# [SHORT PROBLEM]
Can you write out every one of the entries below, line for line, without changing a single character?

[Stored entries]
+++++

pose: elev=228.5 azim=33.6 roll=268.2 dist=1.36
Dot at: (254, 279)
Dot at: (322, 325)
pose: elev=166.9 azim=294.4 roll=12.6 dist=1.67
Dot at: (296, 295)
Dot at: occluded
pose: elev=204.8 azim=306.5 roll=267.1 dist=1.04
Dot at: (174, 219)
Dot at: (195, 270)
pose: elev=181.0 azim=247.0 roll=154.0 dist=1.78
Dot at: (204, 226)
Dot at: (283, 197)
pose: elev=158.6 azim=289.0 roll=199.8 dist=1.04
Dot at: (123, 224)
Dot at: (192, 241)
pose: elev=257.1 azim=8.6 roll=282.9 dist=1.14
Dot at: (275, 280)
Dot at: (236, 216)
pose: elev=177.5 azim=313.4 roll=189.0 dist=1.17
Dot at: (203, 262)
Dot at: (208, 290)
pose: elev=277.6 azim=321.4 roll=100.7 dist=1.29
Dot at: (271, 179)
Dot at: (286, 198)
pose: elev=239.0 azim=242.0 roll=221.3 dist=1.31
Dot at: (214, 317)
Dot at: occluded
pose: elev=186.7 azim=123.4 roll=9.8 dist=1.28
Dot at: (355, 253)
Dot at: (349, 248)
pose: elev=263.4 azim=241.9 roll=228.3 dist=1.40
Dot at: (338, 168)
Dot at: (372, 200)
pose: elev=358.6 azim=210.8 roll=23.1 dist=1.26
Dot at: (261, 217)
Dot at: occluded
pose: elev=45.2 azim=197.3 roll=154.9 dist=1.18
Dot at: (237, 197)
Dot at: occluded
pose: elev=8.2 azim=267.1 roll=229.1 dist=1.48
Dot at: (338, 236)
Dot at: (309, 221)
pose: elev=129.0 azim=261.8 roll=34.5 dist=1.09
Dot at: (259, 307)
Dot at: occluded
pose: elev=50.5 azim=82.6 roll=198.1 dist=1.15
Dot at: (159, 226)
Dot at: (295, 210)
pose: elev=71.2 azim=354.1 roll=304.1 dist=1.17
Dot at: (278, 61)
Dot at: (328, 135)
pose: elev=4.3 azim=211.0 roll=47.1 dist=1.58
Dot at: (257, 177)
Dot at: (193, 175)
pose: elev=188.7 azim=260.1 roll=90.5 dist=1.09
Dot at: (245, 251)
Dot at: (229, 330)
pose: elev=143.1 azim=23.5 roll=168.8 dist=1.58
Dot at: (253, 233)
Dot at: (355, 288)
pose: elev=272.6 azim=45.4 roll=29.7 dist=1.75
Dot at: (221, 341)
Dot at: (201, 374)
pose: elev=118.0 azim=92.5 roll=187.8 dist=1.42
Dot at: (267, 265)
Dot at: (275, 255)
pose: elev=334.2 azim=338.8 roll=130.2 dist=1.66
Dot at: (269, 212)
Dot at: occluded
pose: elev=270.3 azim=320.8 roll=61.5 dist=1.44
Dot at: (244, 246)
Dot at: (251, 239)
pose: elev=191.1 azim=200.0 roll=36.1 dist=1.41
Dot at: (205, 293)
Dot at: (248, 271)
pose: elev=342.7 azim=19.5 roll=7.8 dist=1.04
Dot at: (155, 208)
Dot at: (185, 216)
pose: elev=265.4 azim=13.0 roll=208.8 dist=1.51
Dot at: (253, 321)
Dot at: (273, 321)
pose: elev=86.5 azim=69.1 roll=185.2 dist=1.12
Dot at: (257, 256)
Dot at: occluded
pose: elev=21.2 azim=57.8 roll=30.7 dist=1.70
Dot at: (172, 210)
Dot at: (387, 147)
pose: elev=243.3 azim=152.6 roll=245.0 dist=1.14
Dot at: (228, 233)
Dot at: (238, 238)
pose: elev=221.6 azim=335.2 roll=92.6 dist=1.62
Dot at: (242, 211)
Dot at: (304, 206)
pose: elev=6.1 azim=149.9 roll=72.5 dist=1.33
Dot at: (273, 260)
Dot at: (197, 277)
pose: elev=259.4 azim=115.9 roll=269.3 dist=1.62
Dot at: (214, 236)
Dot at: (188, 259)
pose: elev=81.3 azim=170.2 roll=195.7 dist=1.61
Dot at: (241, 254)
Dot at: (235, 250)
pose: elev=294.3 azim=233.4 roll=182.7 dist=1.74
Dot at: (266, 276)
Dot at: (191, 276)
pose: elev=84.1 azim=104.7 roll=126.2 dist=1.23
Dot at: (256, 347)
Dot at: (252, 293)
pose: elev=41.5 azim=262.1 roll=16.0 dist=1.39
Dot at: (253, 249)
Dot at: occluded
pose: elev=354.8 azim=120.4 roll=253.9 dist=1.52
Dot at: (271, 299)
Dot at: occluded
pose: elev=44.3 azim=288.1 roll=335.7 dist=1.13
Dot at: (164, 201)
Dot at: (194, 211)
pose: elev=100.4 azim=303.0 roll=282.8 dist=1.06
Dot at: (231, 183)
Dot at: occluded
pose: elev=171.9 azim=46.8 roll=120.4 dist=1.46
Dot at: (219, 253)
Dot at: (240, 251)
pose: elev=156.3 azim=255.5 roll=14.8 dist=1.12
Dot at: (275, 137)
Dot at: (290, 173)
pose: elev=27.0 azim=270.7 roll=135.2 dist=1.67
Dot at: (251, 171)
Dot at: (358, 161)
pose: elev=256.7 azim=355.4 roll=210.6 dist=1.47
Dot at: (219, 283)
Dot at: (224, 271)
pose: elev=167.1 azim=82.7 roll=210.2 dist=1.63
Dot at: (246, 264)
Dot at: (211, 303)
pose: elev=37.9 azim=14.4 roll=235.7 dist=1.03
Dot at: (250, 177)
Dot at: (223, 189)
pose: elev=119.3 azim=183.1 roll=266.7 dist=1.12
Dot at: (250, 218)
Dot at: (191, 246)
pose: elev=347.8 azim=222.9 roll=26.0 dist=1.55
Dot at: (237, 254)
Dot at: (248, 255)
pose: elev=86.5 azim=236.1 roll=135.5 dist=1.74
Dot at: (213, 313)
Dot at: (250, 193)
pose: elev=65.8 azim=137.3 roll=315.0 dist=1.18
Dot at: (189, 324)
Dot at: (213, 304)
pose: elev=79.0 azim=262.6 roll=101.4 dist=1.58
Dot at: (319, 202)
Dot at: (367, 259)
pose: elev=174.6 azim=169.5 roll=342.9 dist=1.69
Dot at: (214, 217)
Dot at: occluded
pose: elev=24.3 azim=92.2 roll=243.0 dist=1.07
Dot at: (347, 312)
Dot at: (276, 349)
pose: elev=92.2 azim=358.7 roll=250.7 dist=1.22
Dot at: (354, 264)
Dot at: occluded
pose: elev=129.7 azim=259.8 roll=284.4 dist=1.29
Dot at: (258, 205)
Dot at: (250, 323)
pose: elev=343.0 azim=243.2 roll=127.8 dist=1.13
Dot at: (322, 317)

+++++

# [WRITTEN ANSWER]
pose: elev=228.5 azim=33.6 roll=268.2 dist=1.36
Dot at: (254, 279)
Dot at: (322, 325)
pose: elev=166.9 azim=294.4 roll=12.6 dist=1.67
Dot at: (296, 295)
Dot at: occluded
pose: elev=204.8 azim=306.5 roll=267.1 dist=1.04
Dot at: (174, 219)
Dot at: (195, 270)
pose: elev=181.0 azim=247.0 roll=154.0 dist=1.78
Dot at: (204, 226)
Dot at: (283, 197)
pose: elev=158.6 azim=289.0 roll=199.8 dist=1.04
Dot at: (123, 224)
Dot at: (192, 241)
pose: elev=257.1 azim=8.6 roll=282.9 dist=1.14
Dot at: (275, 280)
Dot at: (236, 216)
pose: elev=177.5 azim=313.4 roll=189.0 dist=1.17
Dot at: (203, 262)
Dot at: (208, 290)
pose: elev=277.6 azim=321.4 roll=100.7 dist=1.29
Dot at: (271, 179)
Dot at: (286, 198)
pose: elev=239.0 azim=242.0 roll=221.3 dist=1.31
Dot at: (214, 317)
Dot at: occluded
pose: elev=186.7 azim=123.4 roll=9.8 dist=1.28
Dot at: (355, 253)
Dot at: (349, 248)
pose: elev=263.4 azim=241.9 roll=228.3 dist=1.40
Dot at: (338, 168)
Dot at: (372, 200)
pose: elev=358.6 azim=210.8 roll=23.1 dist=1.26
Dot at: (261, 217)
Dot at: occluded
pose: elev=45.2 azim=197.3 roll=154.9 dist=1.18
Dot at: (237, 197)
Dot at: occluded
pose: elev=8.2 azim=267.1 roll=229.1 dist=1.48
Dot at: (338, 236)
Dot at: (309, 221)
pose: elev=129.0 azim=261.8 roll=34.5 dist=1.09
Dot at: (259, 307)
Dot at: occluded
pose: elev=50.5 azim=82.6 roll=198.1 dist=1.15
Dot at: (159, 226)
Dot at: (295, 210)
pose: elev=71.2 azim=354.1 roll=304.1 dist=1.17
Dot at: (278, 61)
Dot at: (328, 135)
pose: elev=4.3 azim=211.0 roll=47.1 dist=1.58
Dot at: (257, 177)
Dot at: (193, 175)
pose: elev=188.7 azim=260.1 roll=90.5 dist=1.09
Dot at: (245, 251)
Dot at: (229, 330)
pose: elev=143.1 azim=23.5 roll=168.8 dist=1.58
Dot at: (253, 233)
Dot at: (355, 288)
pose: elev=272.6 azim=45.4 roll=29.7 dist=1.75
Dot at: (221, 341)
Dot at: (201, 374)
pose: elev=118.0 azim=92.5 roll=187.8 dist=1.42
Dot at: (267, 265)
Dot at: (275, 255)
pose: elev=334.2 azim=338.8 roll=130.2 dist=1.66
Dot at: (269, 212)
Dot at: occluded
pose: elev=270.3 azim=320.8 roll=61.5 dist=1.44
Dot at: (244, 246)
Dot at: (251, 239)
pose: elev=191.1 azim=200.0 roll=36.1 dist=1.41
Dot at: (205, 293)
Dot at: (248, 271)
pose: elev=342.7 azim=19.5 roll=7.8 dist=1.04
Dot at: (155, 208)
Dot at: (185, 216)
pose: elev=265.4 azim=13.0 roll=208.8 dist=1.51
Dot at: (253, 321)
Dot at: (273, 321)
pose: elev=86.5 azim=69.1 roll=185.2 dist=1.12
Dot at: (257, 256)
Dot at: occluded
pose: elev=21.2 azim=57.8 roll=30.7 dist=1.70
Dot at: (172, 210)
Dot at: (387, 147)
pose: elev=243.3 azim=152.6 roll=245.0 dist=1.14
Dot at: (228, 233)
Dot at: (238, 238)
pose: elev=221.6 azim=335.2 roll=92.6 dist=1.62
Dot at: (242, 211)
Dot at: (304, 206)
pose: elev=6.1 azim=149.9 roll=72.5 dist=1.33
Dot at: (273, 260)
Dot at: (197, 277)
pose: elev=259.4 azim=115.9 roll=269.3 dist=1.62
Dot at: (214, 236)
Dot at: (188, 259)
pose: elev=81.3 azim=170.2 roll=195.7 dist=1.61
Dot at: (241, 254)
Dot at: (235, 250)
pose: elev=294.3 azim=233.4 roll=182.7 dist=1.74
Dot at: (266, 276)
Dot at: (191, 276)
pose: elev=84.1 azim=104.7 roll=126.2 dist=1.23
Dot at: (256, 347)
Dot at: (252, 293)
pose: elev=41.5 azim=262.1 roll=16.0 dist=1.39
Dot at: (253, 249)
Dot at: occluded
pose: elev=354.8 azim=120.4 roll=253.9 dist=1.52
Dot at: (271, 299)
Dot at: occluded
pose: elev=44.3 azim=288.1 roll=335.7 dist=1.13
Dot at: (164, 201)
Dot at: (194, 211)
pose: elev=100.4 azim=303.0 roll=282.8 dist=1.06
Dot at: (231, 183)
Dot at: occluded
pose: elev=171.9 azim=46.8 roll=120.4 dist=1.46
Dot at: (219, 253)
Dot at: (240, 251)
pose: elev=156.3 azim=255.5 roll=14.8 dist=1.12
Dot at: (275, 137)
Dot at: (290, 173)
pose: elev=27.0 azim=270.7 roll=135.2 dist=1.67
Dot at: (251, 171)
Dot at: (358, 161)
pose: elev=256.7 azim=355.4 roll=210.6 dist=1.47
Dot at: (219, 283)
Dot at: (224, 271)
pose: elev=167.1 azim=82.7 roll=210.2 dist=1.63
Dot at: (246, 264)
Dot at: (211, 303)
pose: elev=37.9 azim=14.4 roll=235.7 dist=1.03
Dot at: (250, 177)
Dot at: (223, 189)
pose: elev=119.3 azim=183.1 roll=266.7 dist=1.12
Dot at: (250, 218)
Dot at: (191, 246)
pose: elev=347.8 azim=222.9 roll=26.0 dist=1.55
Dot at: (237, 254)
Dot at: (248, 255)
pose: elev=86.5 azim=236.1 roll=135.5 dist=1.74
Dot at: (213, 313)
Dot at: (250, 193)
pose: elev=65.8 azim=137.3 roll=315.0 dist=1.18
Dot at: (189, 324)
Dot at: (213, 304)
pose: elev=79.0 azim=262.6 roll=101.4 dist=1.58
Dot at: (319, 202)
Dot at: (367, 259)
pose: elev=174.6 azim=169.5 roll=342.9 dist=1.69
Dot at: (214, 217)
Dot at: occluded
pose: elev=24.3 azim=92.2 roll=243.0 dist=1.07
Dot at: (347, 312)
Dot at: (276, 349)
pose: elev=92.2 azim=358.7 roll=250.7 dist=1.22
Dot at: (354, 264)
Dot at: occluded
pose: elev=129.7 azim=259.8 roll=284.4 dist=1.29
Dot at: (258, 205)
Dot at: (250, 323)
pose: elev=343.0 azim=243.2 roll=127.8 dist=1.13
Dot at: (322, 317)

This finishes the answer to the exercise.